Please copy the listing that follows exactly, leaving out any pictures.

### [Source material]
Start of Block
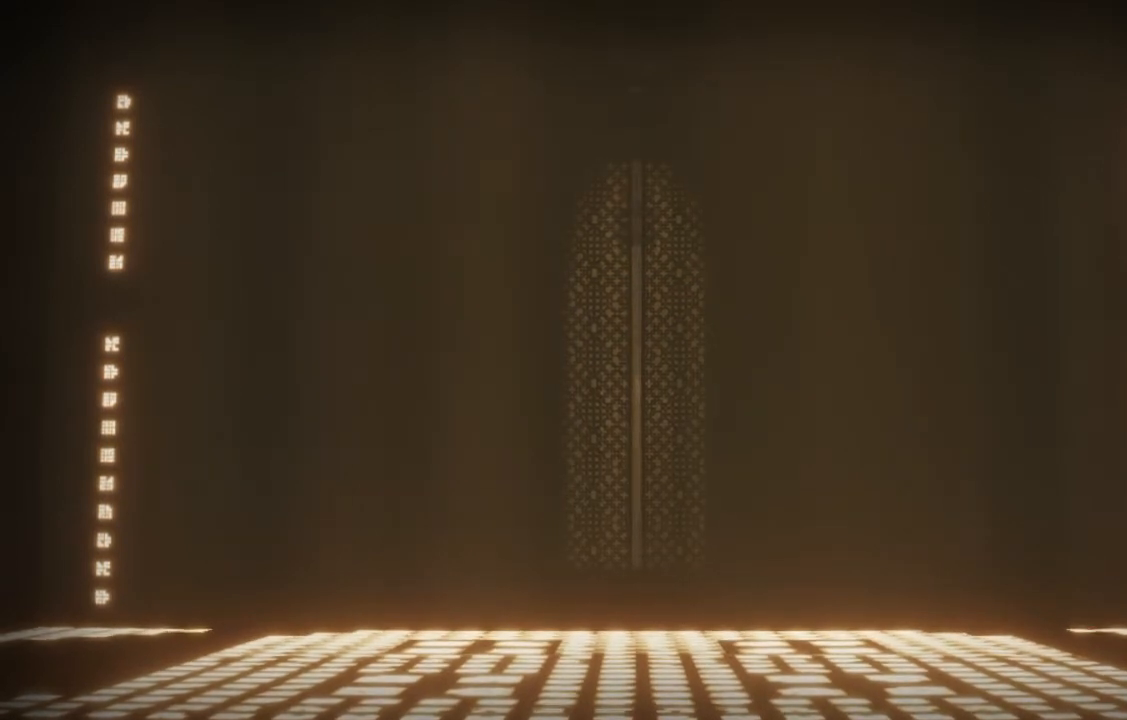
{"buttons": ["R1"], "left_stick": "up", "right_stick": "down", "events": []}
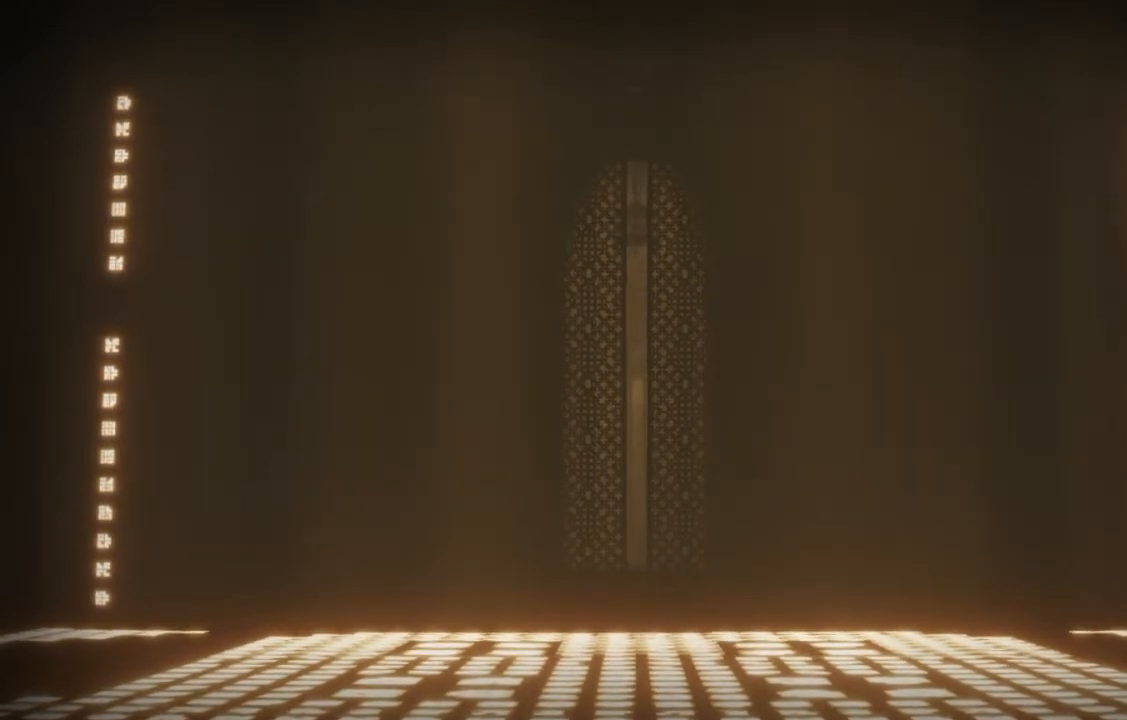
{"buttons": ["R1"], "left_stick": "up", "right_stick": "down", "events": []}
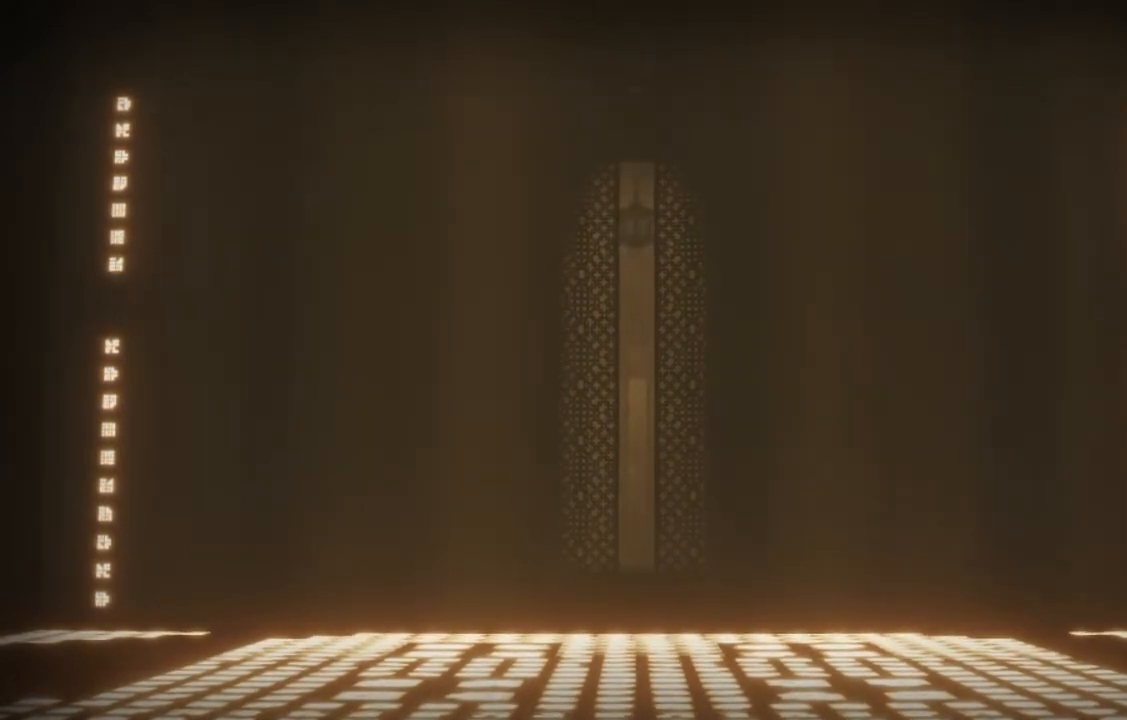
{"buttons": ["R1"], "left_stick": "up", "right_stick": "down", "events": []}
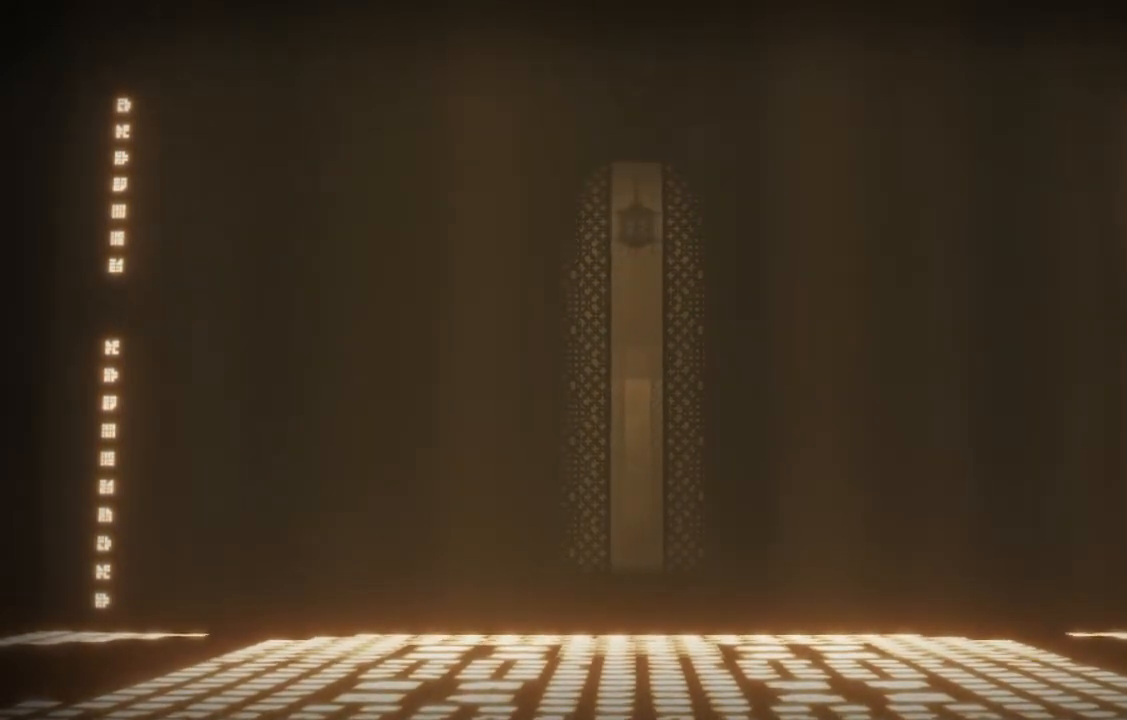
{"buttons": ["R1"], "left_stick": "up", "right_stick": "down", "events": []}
End of Block
### [Response to this exercise]
{"buttons": ["R1"], "left_stick": "up", "right_stick": "down", "events": []}
{"buttons": ["R1"], "left_stick": "up", "right_stick": "down", "events": []}
{"buttons": ["R1"], "left_stick": "up", "right_stick": "down", "events": []}
{"buttons": ["R1"], "left_stick": "up", "right_stick": "down", "events": []}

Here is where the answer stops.